───── SUPPLIED INFORMATION ─────

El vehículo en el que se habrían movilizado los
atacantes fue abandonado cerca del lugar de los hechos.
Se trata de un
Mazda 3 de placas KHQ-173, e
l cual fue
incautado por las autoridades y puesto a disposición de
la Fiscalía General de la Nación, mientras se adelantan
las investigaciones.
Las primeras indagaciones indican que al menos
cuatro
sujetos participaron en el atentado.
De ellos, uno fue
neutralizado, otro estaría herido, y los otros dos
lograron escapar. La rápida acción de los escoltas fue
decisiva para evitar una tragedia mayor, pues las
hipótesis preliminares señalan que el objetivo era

─────

Please write out all the data above, exactly as it reads.

ANSWER TO THIS EXERCISE:
El vehículo en el que se habrían movilizado los
atacantes fue abandonado cerca del lugar de los hechos.
Se trata de un
Mazda 3 de placas KHQ-173, e
l cual fue
incautado por las autoridades y puesto a disposición de
la Fiscalía General de la Nación, mientras se adelantan
las investigaciones.
Las primeras indagaciones indican que al menos
cuatro
sujetos participaron en el atentado.
De ellos, uno fue
neutralizado, otro estaría herido, y los otros dos
lograron escapar. La rápida acción de los escoltas fue
decisiva para evitar una tragedia mayor, pues las
hipótesis preliminares señalan que el objetivo era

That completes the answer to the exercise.